**Aim of the exercise**:
Whenever a line below includes the string "down", show it.

**Records supplied**:
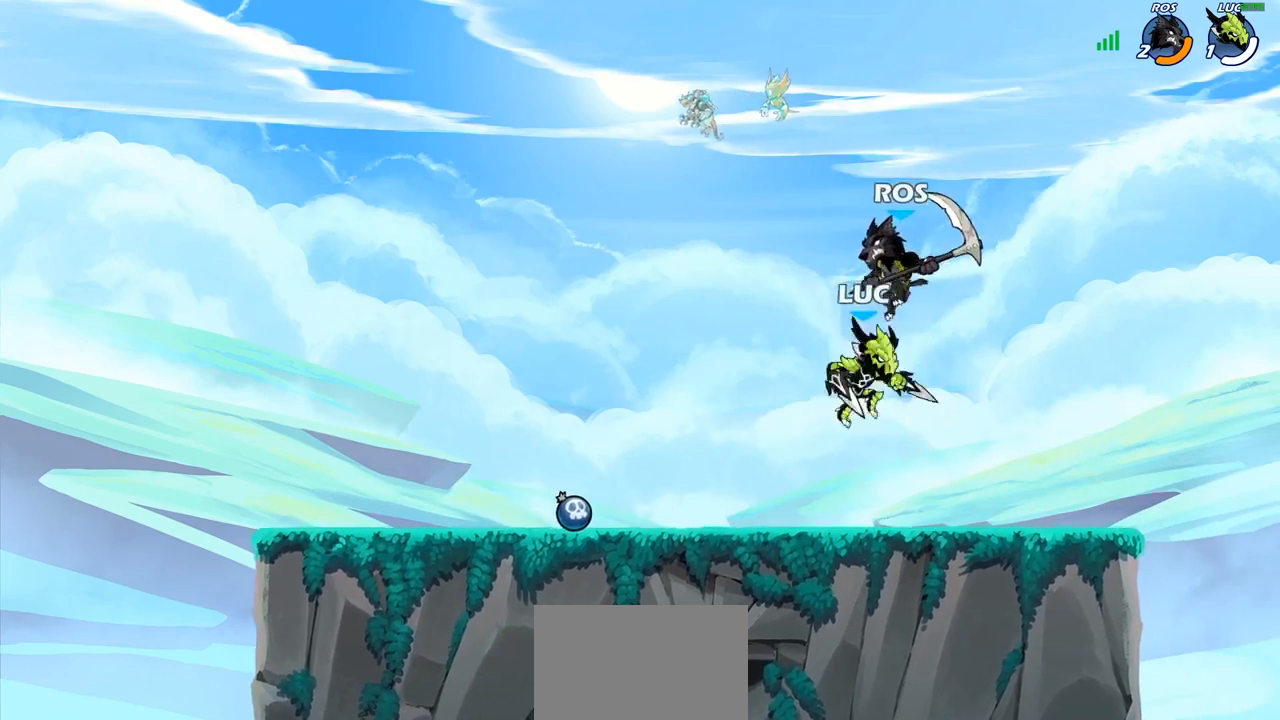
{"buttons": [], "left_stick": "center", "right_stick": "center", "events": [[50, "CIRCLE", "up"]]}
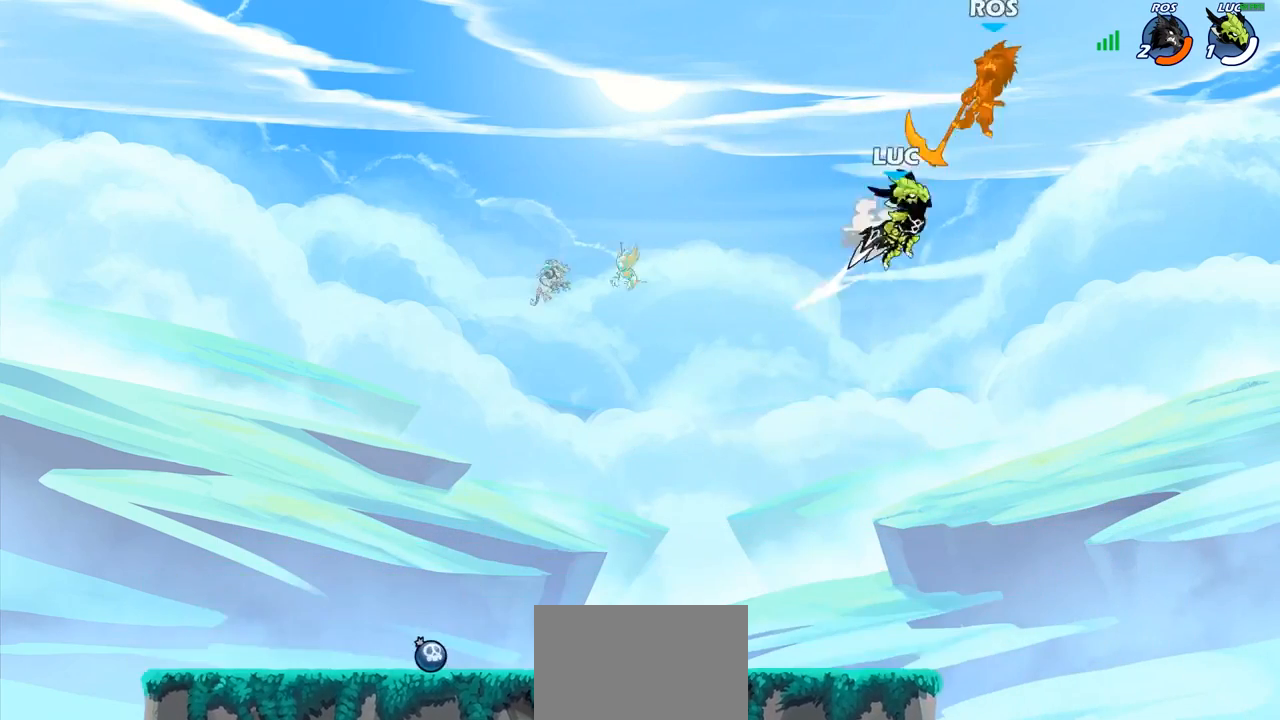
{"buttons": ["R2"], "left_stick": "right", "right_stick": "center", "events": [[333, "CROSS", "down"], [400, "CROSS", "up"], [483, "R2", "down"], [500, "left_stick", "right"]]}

...

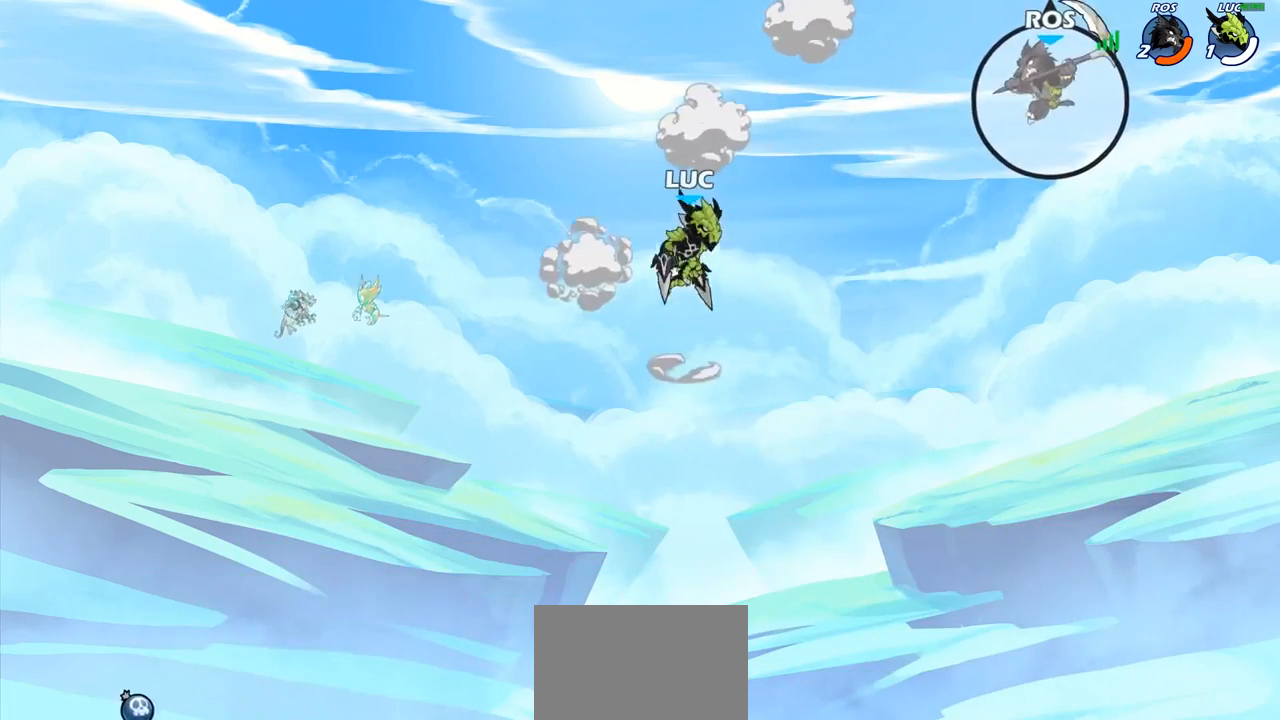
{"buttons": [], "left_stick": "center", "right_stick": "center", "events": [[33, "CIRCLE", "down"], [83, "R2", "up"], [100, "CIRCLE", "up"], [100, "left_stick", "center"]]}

**Completed exercise**:
{"buttons": ["R2"], "left_stick": "right", "right_stick": "center", "events": [[333, "CROSS", "down"], [400, "CROSS", "up"], [483, "R2", "down"], [500, "left_stick", "right"]]}
{"buttons": [], "left_stick": "center", "right_stick": "center", "events": [[33, "CIRCLE", "down"], [83, "R2", "up"], [100, "CIRCLE", "up"], [100, "left_stick", "center"]]}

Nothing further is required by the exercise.